Trying to remember - trying to forget II

Jetzt sitz' ich musterschülerhaft, gelangweilt und stocknüchtern in dieser riesen Altbauwohnung, an deren Wänden schöne Bilder hängen, und fühl' mich irgendwie erwachsen; bin aus dem endlos langen Jugendalbtraum wohl, wie es scheint, vorerst halbwegs heil herausgewachsen.
  Trotzdem kreist das Denken noch manchmal um die Ex, manchmal um das Pep – beides mir mittlerweile gleichermaßen fremd – wie aus einer andern, wirren Welt – wie nicht von mir erlebt.
  Und wenn die Sommersonne hoch am Himmel steht, ich nichts böses ahnend so mein Leben lebe, blitzt beizeiten unwillkürlich auf, dass das alles doch einst Ich gewesen bin: Kollabierend unter Brücken hängend, sich selbst im Spiegel nicht erkennend, alles voll von Blut.
  Heute kann ich ehrlich lachen, sodass die Falten im Gesicht sich freundlich kräuseln – ganz einfach weil ich weiß, das alles musste halt so sein, hatte alles seine Richtigkeit; macht letztlich meine Freiheit, und ja, auch meinen Frieden aus.
  Auch wenn viel zu viele Jungs von früher mit den Jahren was auch immer wurden – hoffnungslose Kinder uns'res kleinen Heimatdorfs, wo man mit vierzehn Jahren schon am absoluten Nichts zerbricht; sich irgendwie Sinn suchend in der Großstadtnacht verliert; oder schwarzäugig auf der immergleichen Parkbank sitzend, durch die dicken Sonnenbrillengläser in Richtung Sonnenaufgang starrt, während der pubertäre Sound aus Deutschrap über Handyboxen und laut zischendem Billigdosenbier kurz – viel zu kurz – auf jede Frage eine Antwort weiß.
  Trotz allem bin ich dankbar für die Zeit: nichts war mir je und wird mir je so wichtig sein.

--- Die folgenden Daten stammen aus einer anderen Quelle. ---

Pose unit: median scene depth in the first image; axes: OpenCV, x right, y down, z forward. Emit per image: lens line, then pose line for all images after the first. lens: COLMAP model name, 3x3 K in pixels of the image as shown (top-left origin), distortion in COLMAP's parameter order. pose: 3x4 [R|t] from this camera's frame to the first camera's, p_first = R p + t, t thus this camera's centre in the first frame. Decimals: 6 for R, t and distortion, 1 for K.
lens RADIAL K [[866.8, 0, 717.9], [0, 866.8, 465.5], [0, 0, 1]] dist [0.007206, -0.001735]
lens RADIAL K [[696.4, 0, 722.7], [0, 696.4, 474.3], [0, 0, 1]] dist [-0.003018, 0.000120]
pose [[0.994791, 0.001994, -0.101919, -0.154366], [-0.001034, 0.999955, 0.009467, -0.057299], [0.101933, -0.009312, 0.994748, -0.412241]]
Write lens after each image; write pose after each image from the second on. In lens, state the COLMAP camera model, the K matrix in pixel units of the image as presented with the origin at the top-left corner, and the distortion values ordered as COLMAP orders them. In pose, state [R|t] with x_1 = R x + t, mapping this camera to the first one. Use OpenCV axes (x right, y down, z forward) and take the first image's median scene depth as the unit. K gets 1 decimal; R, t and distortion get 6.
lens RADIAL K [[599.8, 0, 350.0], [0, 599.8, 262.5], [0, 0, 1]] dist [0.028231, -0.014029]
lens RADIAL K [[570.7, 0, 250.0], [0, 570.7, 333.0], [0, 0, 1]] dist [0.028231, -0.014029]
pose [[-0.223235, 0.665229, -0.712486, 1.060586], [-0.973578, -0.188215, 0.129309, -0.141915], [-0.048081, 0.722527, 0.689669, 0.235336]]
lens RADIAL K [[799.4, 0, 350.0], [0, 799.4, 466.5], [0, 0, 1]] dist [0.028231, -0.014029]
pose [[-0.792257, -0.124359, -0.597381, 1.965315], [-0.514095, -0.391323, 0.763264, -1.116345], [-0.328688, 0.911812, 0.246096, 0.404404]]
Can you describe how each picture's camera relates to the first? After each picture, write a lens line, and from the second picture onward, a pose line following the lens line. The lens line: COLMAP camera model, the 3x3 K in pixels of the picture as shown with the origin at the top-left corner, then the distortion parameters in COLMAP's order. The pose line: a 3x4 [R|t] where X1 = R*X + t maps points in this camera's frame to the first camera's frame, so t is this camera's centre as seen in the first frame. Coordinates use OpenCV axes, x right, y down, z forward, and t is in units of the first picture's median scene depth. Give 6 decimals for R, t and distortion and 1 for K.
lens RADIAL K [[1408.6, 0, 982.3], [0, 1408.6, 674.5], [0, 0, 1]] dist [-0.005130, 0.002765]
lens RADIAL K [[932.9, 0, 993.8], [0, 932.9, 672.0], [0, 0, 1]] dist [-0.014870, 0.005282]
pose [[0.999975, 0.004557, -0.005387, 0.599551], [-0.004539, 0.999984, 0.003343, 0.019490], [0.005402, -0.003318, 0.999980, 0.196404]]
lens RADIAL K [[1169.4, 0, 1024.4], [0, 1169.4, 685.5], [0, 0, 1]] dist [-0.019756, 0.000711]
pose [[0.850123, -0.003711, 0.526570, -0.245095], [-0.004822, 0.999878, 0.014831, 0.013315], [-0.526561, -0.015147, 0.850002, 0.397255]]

Auch wenn wir, wenn wir uns morgens in der Disco seh'n, uns beinah' auf die Fresse hau'n – ganz einfach weil diese Art zu leben ganz selten nur ein gutes Ende nimmt.
   Und während die Stadt vor dem Fenster in der Dunkelheit wie eingefroren scheint, kritzel ich eilig ein paar Zeilen aufs Papier – versuche mich, so gut es geht, an alles zu erinnern; will nichts von alledem vergessen – will, so gut es geht, das Sein an sich zu schätzen wissen.